Because the engineering principle Six Sigma has dominated our thinking, it has in fact limited the performance of our products and limited the adoption of new materials. It’s too expensive to purify, not too expensive to make.

Hepler: Do you see transparency into the way things are made ultimately improving because of the circular economy, or do these models complicate supply chains further?

Warner: The times transparency gets difficult is when the interpretation is less transparent than the data itself. If you have some black box telling the world, "This is safe, this is not safe" because of some list of ingredients, that’s only 50 percent transparent.
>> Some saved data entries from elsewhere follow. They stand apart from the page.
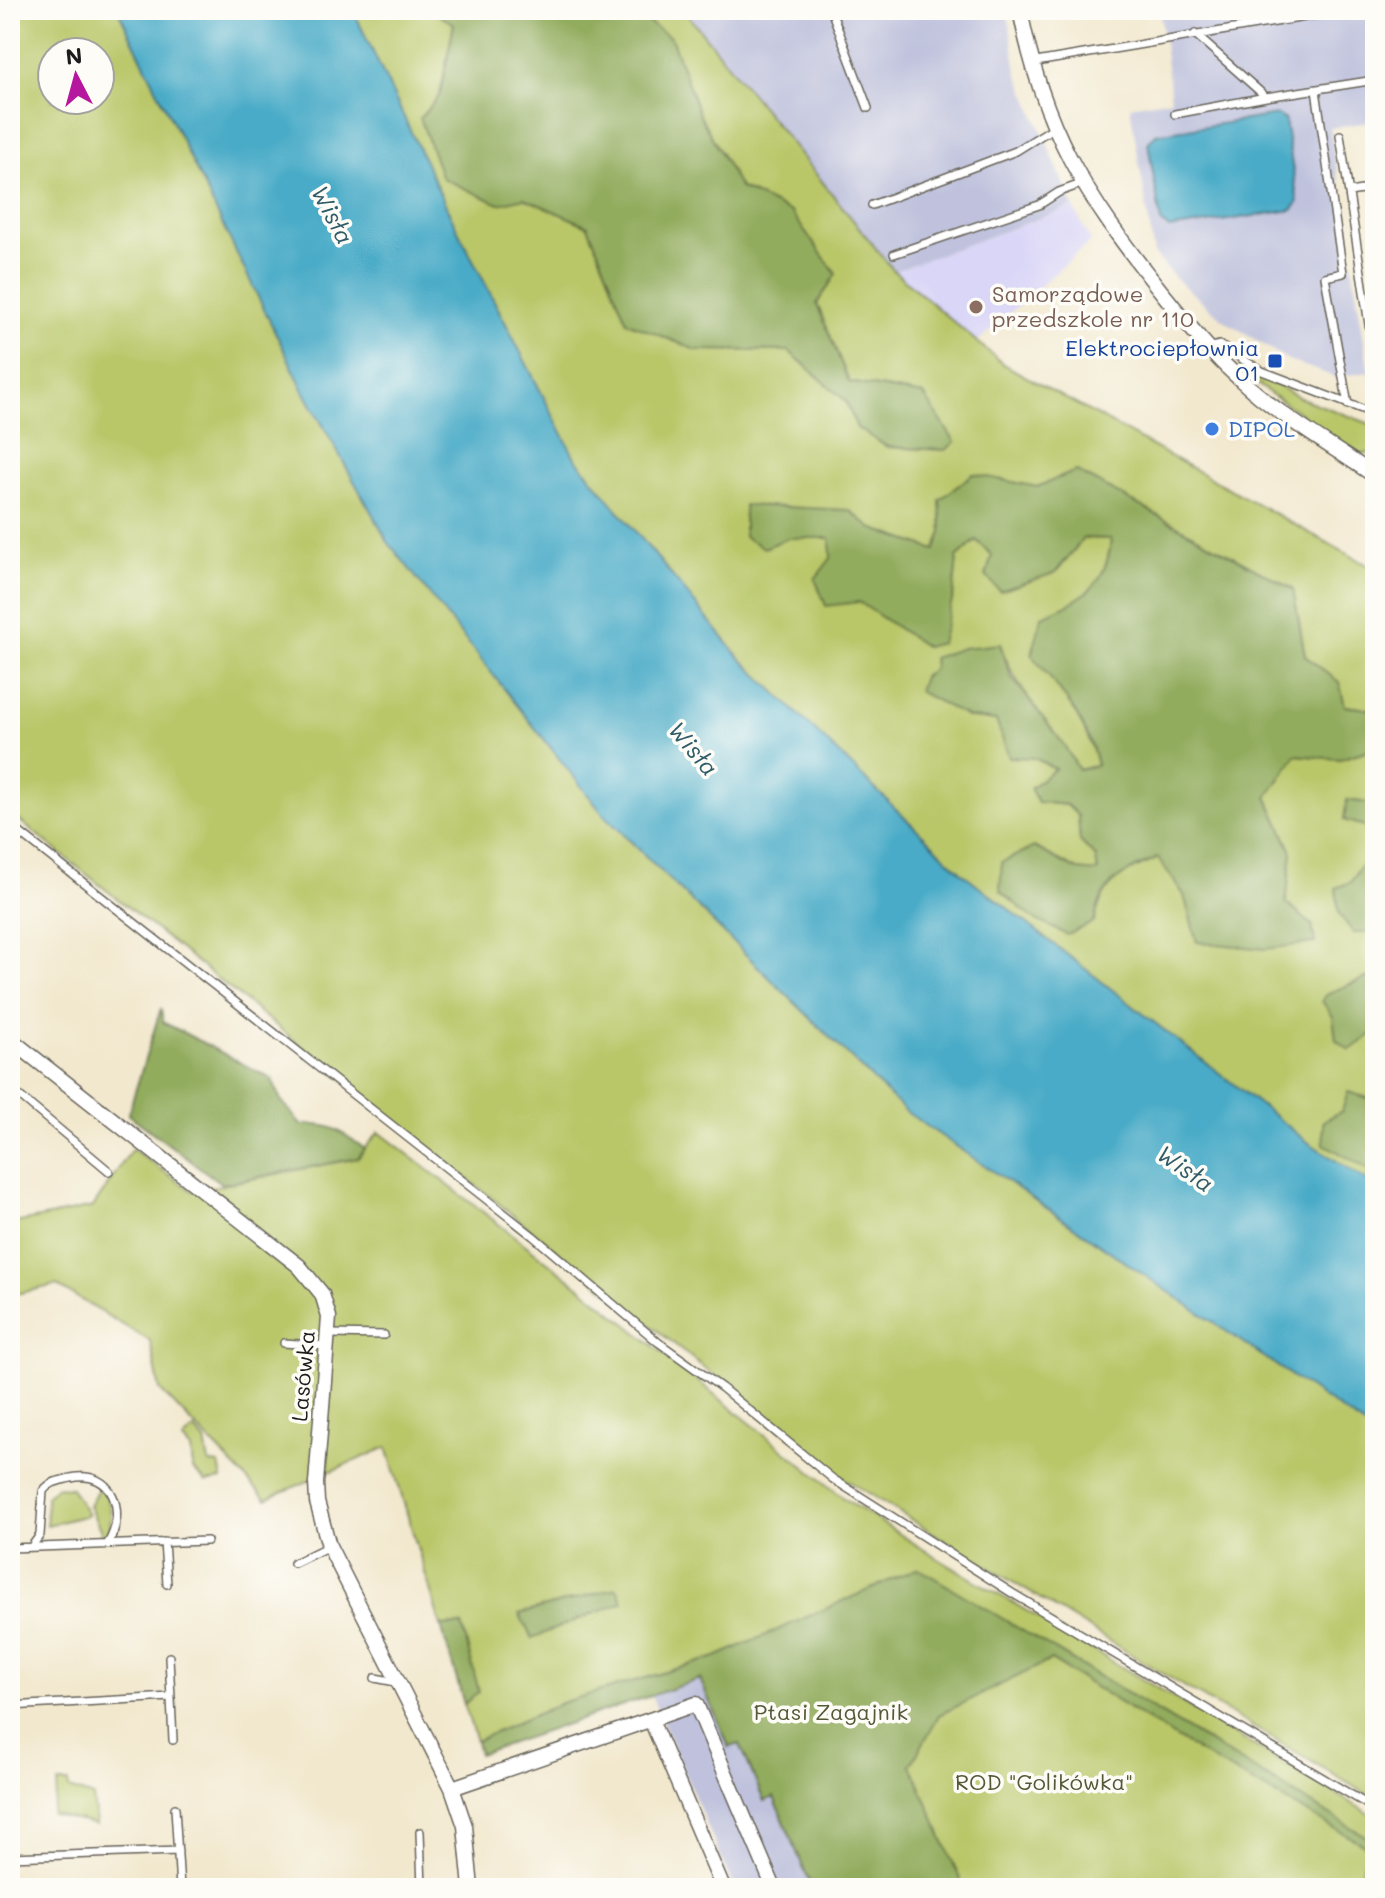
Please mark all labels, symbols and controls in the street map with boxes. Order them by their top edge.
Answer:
north arrow [36,36,116,116]
text: N [64,40,84,71]
water label: Wisła [305,179,362,249]
place label: Samorządowe przedszkole nr 110 [992,279,1194,333]
marker: Samorządowe przedszkole nr 110 [967,298,985,316]
place label: Elektrociepłownia 01 [1065,333,1259,387]
marker: Elektrociepłownia 01 [1266,352,1284,370]
place label: DIPOL [1228,414,1296,443]
marker: DIPOL [1203,420,1221,438]
water label: Wisła [662,714,726,782]
water label: Wisła [1151,1137,1220,1198]
street label: Lasówka [284,1329,321,1423]
park label: Ptasi Zagajnik [754,1697,908,1726]
park label: ROD "Golikówka" [955,1767,1133,1796]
In my perfect world, transparency means data on how products perform. If you have a cancer test, you take a product and submit to the cancer test and report how it performed against the cancer. It got a 7.3. Does this product have endocrine disruptor properties? 4.9. Is it a liver toxin? 4.6. Is it a global warming contributor? 2.6. No one passes judgement on good or bad, be we provide society with the performance and let them decide.

Transparency means data on how products perform.

Where the issue of transparency gets messed up is if it’s only transparent to some people and not others. Right now I can buy an app on my phone that says never buy a product with parabens, and here are the products that have parabins. That’s great, and I think that’s important, but wouldn’t it be better if I as an inventor can’t invent just by having a product not have BPA. That doesn’t tell me what to do, it’s telling me not to have BPA.

But if that app said never buy a product that has a 2.6 or greater on the cancer test, then I in the lab can run those tests and look at what the numbers are and report meaningful information.

Hepler: So how do you ultimately improve that process?

Warner: I can go off on this forever. I have what I call my Elements of Safer Chemicals policy, and the first thing is don’t make lists of ingredients, make lists of tests. Instead of having a blacklist of bad molecules, say, "Here is the assay we trust for cancer."

Element No. 2 is we evaluate entire products or reasonable parts of products and not ingredient lists. Most ingredients vanish in manufacturing, and more importantly, materials appear in manufacturing that aren’t on the ingredient list. If you’re just talking about the product, there are also no trade secrets to protect, and that’s kind of critical.

The third element is you never say good or bad, you just report the number and let people decide for themselves.

It’s not going to happen overnight, though. It’s going to take decades.